協会が厚労省に要求してきた、初再診料引き上げや文書提供の要件緩和、新規技術の保険導入などが一部取り入れられたことは評価するが、あまりにも点数が低すぎる。また、新設や改廃された項目の根拠も不明確である。厚労省は、エビデンスを明確にし、論議の過程を詳しく示すべきである。算定要件でも、歯科衛生士の配置や医療機器の設置を条件づけたり、新たな治療指針(ガイドライン)による強引な管理指導路線が敷かれている。これに乗れない医院を保険診療から閉め出し選別淘汰する仕掛けである。診療報酬本体の改定率は、公称0・42%だがプラスになるという実感が持てない。
医学管理料では、P管理・口衛指などが廃止され「歯科疾患管理料」に無理やり一本化された。今までは患者の主訴に沿って疾患別に指導管理ができていたが、これからは、1口腔単位で全ての疾患を患者に明示して、治療するのか否かを尋ねて、同意を得るシステムに変わった。管理計画の「あり」、「なし」のグループに患者を分けることになり現場に混乱をもたらす。
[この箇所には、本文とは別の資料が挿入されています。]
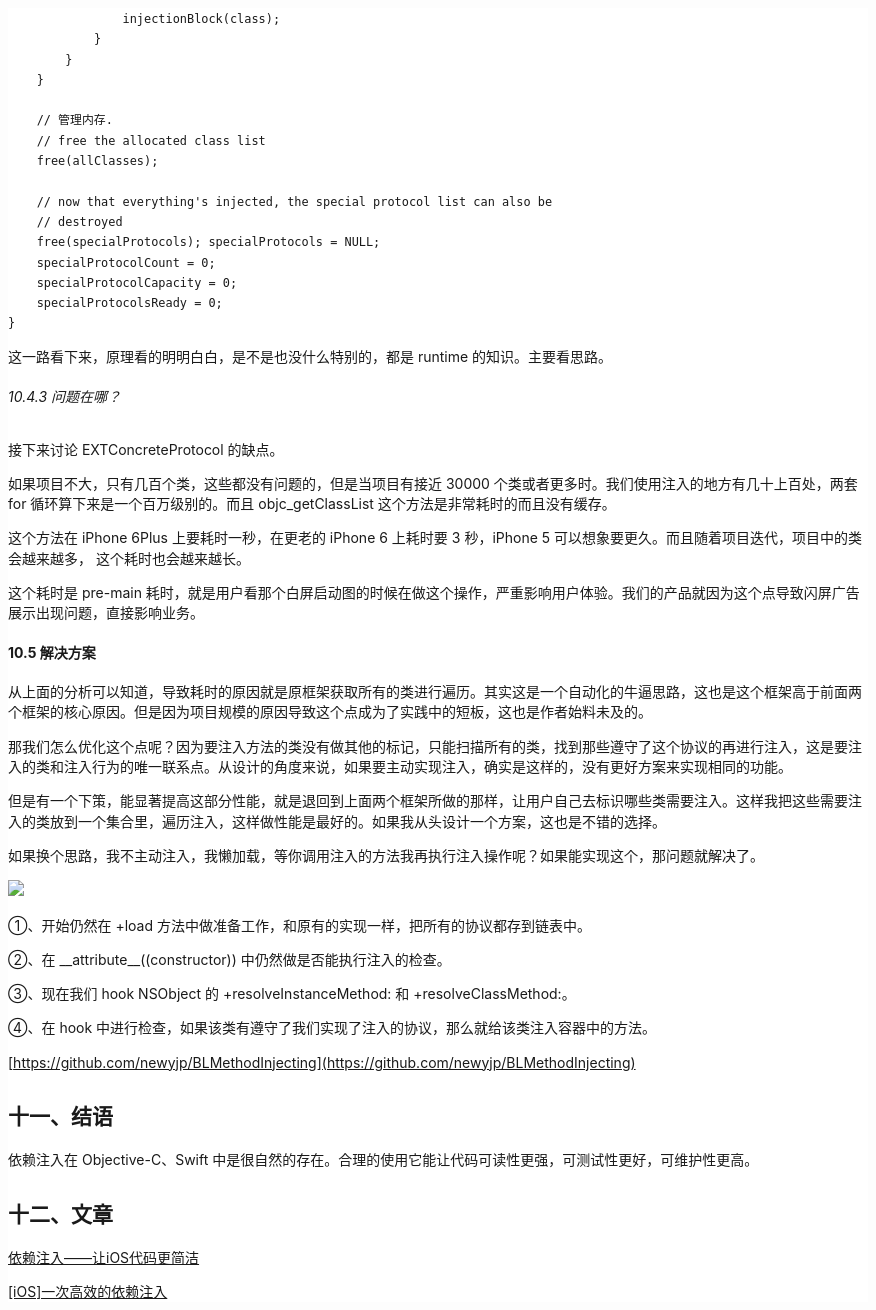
 ```objc
                injectionBlock(class);
            }
        }
    }

    // 管理内存.
    // free the allocated class list
    free(allClasses);

    // now that everything's injected, the special protocol list can also be
    // destroyed
    free(specialProtocols); specialProtocols = NULL;
    specialProtocolCount = 0;
    specialProtocolCapacity = 0;
    specialProtocolsReady = 0;
}
```

这一路看下来，原理看的明明白白，是不是也没什么特别的，都是 runtime 的知识。主要看思路。 

###### 10.4.3 问题在哪？

接下来讨论 EXTConcreteProtocol 的缺点。

如果项目不大，只有几百个类，这些都没有问题的，但是当项目有接近 30000 个类或者更多时。我们使用注入的地方有几十上百处，两套 for 循环算下来是一个百万级别的。而且 objc\_getClassList 这个方法是非常耗时的而且没有缓存。

这个方法在 iPhone 6Plus 上要耗时一秒，在更老的 iPhone 6 上耗时要 3 秒，iPhone 5 可以想象要更久。而且随着项目迭代，项目中的类会越来越多， 这个耗时也会越来越长。

这个耗时是 pre-main 耗时，就是用户看那个白屏启动图的时候在做这个操作，严重影响用户体验。我们的产品就因为这个点导致闪屏广告展示出现问题，直接影响业务。


#### 10.5 解决方案

从上面的分析可以知道，导致耗时的原因就是原框架获取所有的类进行遍历。其实这是一个自动化的牛逼思路，这也是这个框架高于前面两个框架的核心原因。但是因为项目规模的原因导致这个点成为了实践中的短板，这也是作者始料未及的。

那我们怎么优化这个点呢？因为要注入方法的类没有做其他的标记，只能扫描所有的类，找到那些遵守了这个协议的再进行注入，这是要注入的类和注入行为的唯一联系点。从设计的角度来说，如果要主动实现注入，确实是这样的，没有更好方案来实现相同的功能。

但是有一个下策，能显著提高这部分性能，就是退回到上面两个框架所做的那样，让用户自己去标识哪些类需要注入。这样我把这些需要注入的类放到一个集合里，遍历注入，这样做性能是最好的。如果我从头设计一个方案，这也是不错的选择。

如果换个思路，我不主动注入，我懒加载，等你调用注入的方法我再执行注入操作呢？如果能实现这个，那问题就解决了。

![](https://upload-images.jianshu.io/upload_images/5294842-3f80ece7045a2e25.png?imageMogr2/auto-orient/strip%7CimageView2/2/w/1240)

①、开始仍然在 +load 方法中做准备工作，和原有的实现一样，把所有的协议都存到链表中。

②、在 \_\_attribute\_\_((constructor)) 中仍然做是否能执行注入的检查。

③、现在我们 hook NSObject 的 +resolveInstanceMethod: 和 +resolveClassMethod:。

④、在 hook 中进行检查，如果该类有遵守了我们实现了注入的协议，那么就给该类注入容器中的方法。

[https://github.com/newyjp/BLMethodInjecting](https://github.com/newyjp/BLMethodInjecting)


## 十一、结语

依赖注入在 Objective-C、Swift 中是很自然的存在。合理的使用它能让代码可读性更强，可测试性更好，可维护性更高。

## 十二、文章

[依赖注入——让iOS代码更简洁](https://blog.csdn.net/linshaolie/article/details/47037941)

[[iOS]一次高效的依赖注入](https://blog.csdn.net/Px01Ih8/article/details/84207382)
歯周治療には、「病状安定期治療」を治癒に導く過渡期の治療として新設したが、中等度以上という制限がある上に1月あたり150点という低点数である。しかも、3年間で給付が打ち切られる。疾患の個別性や患者の個体差を無視した年限制である。
有床義歯の調整指導は、新製から1年以内を3つの時期に区分し「管理」の考え方が強調されている。特に「有床義歯長期管理料」は長期管理とは名ばかりで、現行の調整料と同じ1月あたり、わずか60点で賄わせている。そして、1年超の調整指導料の扱いは不明のままである。
歯周治療と有床義歯調整の改変は、日本歯科医学会が改定したガイドライン・治療指針に基づいている。現行のガイドラインは審査や個別指導の現場では、査定するためのルールとして運用されている。医科のように、ガイドラインはあくまで治療の参考にとどめるべきである。
往診に至っては訪問診療料に初再診を包括するという荒業まで使い、さらに、「在宅支援歯科診療所」という新たな施設基準の足かせをはめて算定制限をしてきた。
その他、包括化を名目に、固有の治療行為の評価を減らしている。初再診料にラバー加算や歯肉息肉除去術を含めたり、充填から研磨までを一括りにするなど、医療費全体を引き下げながらオンライン化の準備を整えつつある。
包括評価は、術者と患者の双方にとっては分かりにくい体系である。やはり、出来高払による個別の評価に戻すべきである。
以上、今回の改定は、患者の求める歯科医療の質を確保し、医療機関の窮状を改善するには程遠い。協会は、診療報酬の引き上げ・総枠拡大を求めながら、治療費の心配なく、いつでも、どこでも安心して歯科医療にかかれる制度の実現に向けて一層運動を強めたい。